**GIVEN TEXT:**
+===+

The “movement” continued, when I took OSS to Singapore, where undergraduates from the School of Art, Design and Media at Nanyang Technological University took a spin around the virtual block. Open Source Studio proved contagious and relevant once again, as my little group of five ferociously smart and funny students created new work that expanded the possibilities of the online medium.

Now (while sitting in a little Cape Cod café on a hot summer day) I am taking stock of OSS. I have come to realize it is all or none of the above, rather, the project has returned (at least conceptually) home to its roots, to the scene of the crime, the bunker, where I began to experiment with designing a set and a broadcast studio for my Internet performance work: The Post Reality Show. Yes, Open Source Studio is a studio space that situates itself neatly across the digital divide between the real and the virtual (post-real), the local and the remote: that is, the Third Space. OSS is a Third Space studio, a new kind of studio, a studio without boundaries, a studio without limits, a studio that doesn’t confine itself to a physical space. OSS is a studio that moves at the speed of light.

+===+

**WRITTEN TASK:** Please resume the Open Source Studio passage above, writing on from its last sentence.

**EXCERPTED RECORDS:**
+===+

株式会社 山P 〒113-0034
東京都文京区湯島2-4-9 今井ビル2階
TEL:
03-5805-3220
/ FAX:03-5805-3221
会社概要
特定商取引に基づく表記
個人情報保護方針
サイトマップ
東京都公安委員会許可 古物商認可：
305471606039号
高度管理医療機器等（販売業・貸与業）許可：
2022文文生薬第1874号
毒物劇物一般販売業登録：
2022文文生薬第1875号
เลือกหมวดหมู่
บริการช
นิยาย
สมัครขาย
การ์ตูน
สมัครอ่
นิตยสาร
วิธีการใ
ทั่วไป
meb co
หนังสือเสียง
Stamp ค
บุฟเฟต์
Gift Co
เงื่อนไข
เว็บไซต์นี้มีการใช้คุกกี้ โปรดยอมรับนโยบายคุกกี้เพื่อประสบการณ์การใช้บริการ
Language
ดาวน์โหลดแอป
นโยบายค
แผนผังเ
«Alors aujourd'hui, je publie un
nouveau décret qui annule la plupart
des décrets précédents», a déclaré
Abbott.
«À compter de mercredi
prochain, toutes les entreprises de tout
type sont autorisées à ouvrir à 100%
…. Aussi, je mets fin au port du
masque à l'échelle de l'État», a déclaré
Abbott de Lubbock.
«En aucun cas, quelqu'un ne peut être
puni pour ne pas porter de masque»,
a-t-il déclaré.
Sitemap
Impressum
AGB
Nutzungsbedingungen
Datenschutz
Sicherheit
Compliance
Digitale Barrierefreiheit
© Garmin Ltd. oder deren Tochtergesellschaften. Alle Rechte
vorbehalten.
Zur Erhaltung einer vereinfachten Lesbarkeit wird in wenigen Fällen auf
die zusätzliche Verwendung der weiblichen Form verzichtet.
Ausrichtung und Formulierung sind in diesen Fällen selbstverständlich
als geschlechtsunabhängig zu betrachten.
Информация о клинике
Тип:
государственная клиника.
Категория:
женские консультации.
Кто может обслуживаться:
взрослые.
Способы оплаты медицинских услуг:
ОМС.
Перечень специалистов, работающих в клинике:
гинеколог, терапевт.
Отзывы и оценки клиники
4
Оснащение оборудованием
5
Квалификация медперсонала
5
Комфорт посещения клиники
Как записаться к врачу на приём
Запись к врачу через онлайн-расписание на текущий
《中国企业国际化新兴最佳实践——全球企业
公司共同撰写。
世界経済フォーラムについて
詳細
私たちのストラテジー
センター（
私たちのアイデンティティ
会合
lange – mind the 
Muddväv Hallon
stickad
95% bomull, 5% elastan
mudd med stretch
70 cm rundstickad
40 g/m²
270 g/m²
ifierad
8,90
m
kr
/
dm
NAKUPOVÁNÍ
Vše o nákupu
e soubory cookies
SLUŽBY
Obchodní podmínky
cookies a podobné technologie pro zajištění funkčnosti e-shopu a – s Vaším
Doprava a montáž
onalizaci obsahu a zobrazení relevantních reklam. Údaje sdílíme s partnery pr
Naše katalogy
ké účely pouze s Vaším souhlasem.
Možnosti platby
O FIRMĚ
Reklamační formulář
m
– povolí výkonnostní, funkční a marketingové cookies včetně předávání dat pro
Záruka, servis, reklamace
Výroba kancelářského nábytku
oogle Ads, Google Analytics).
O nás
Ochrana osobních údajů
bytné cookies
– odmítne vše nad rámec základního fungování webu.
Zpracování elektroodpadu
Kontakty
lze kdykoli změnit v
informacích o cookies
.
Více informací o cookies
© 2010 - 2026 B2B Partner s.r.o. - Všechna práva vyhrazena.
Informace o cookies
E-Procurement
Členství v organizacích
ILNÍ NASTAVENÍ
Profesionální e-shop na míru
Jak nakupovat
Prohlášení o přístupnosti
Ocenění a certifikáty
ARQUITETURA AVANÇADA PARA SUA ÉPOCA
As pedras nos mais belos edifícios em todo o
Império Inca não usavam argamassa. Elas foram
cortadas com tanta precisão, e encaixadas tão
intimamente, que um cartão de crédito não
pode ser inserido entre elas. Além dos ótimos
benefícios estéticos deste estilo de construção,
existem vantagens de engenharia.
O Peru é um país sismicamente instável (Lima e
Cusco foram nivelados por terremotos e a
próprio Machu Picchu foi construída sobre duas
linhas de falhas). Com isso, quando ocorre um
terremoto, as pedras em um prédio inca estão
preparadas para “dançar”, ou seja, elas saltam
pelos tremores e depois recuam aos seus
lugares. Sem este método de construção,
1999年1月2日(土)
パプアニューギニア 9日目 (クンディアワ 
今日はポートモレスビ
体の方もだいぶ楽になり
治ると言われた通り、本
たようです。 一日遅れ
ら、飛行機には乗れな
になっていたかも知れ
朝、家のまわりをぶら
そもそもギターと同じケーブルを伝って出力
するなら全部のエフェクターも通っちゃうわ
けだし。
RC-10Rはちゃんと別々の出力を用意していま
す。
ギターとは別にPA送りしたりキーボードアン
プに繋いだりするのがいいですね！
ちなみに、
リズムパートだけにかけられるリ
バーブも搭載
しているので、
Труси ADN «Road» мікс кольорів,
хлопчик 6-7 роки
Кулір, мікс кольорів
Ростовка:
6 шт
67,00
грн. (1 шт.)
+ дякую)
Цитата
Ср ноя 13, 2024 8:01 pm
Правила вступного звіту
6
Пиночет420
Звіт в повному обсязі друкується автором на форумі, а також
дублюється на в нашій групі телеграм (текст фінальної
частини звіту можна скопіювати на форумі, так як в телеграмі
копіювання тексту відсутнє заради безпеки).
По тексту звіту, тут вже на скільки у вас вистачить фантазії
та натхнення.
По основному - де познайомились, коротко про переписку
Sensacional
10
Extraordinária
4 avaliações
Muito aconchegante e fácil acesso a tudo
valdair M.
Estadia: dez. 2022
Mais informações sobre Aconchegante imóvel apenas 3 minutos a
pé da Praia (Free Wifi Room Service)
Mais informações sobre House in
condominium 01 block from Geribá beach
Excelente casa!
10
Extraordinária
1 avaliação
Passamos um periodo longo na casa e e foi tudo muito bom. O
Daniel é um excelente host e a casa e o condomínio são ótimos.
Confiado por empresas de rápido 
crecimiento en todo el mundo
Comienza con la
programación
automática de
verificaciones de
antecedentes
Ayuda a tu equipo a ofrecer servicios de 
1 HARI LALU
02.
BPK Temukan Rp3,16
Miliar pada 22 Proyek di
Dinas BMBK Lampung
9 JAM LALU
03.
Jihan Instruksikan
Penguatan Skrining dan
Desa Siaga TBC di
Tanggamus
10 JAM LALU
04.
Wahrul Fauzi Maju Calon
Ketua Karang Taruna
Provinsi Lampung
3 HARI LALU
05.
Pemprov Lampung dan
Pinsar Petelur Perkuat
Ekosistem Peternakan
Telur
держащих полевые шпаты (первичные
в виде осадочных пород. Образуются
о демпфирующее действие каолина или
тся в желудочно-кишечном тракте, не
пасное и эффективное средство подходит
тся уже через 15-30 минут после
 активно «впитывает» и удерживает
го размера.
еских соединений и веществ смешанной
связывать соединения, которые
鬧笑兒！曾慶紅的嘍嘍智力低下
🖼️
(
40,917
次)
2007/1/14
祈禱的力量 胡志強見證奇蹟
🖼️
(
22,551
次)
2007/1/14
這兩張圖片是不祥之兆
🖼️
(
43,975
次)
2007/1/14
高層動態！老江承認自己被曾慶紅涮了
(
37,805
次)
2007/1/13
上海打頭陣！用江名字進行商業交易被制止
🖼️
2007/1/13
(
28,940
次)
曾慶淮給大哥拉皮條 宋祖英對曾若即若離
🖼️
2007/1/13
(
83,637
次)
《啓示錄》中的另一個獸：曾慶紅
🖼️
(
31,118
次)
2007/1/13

+===+

**RESULT OF THIS TASK:**
Open Source Studio is, quite frankly, anything I want it to be, because it flies under the radar of physicality. It defies the laws of gravity, in fact it subverts everything we associate with the “known world.” My OSS studio takes its form from flights of imagination, away from the knowable and the predictable and towards the unknowable, the impossible, and the uncategorizable. OSS is a place where things are fashioned that could be, rather than simply “are.” OSS precedes what is real, it exists in the virtual (that which has the potential of coming into being) and luxuriates in the freedom of letting go of constraints that might inhibit the artist (or anyone) of dreaming things that don’t yet exist, even if they never will.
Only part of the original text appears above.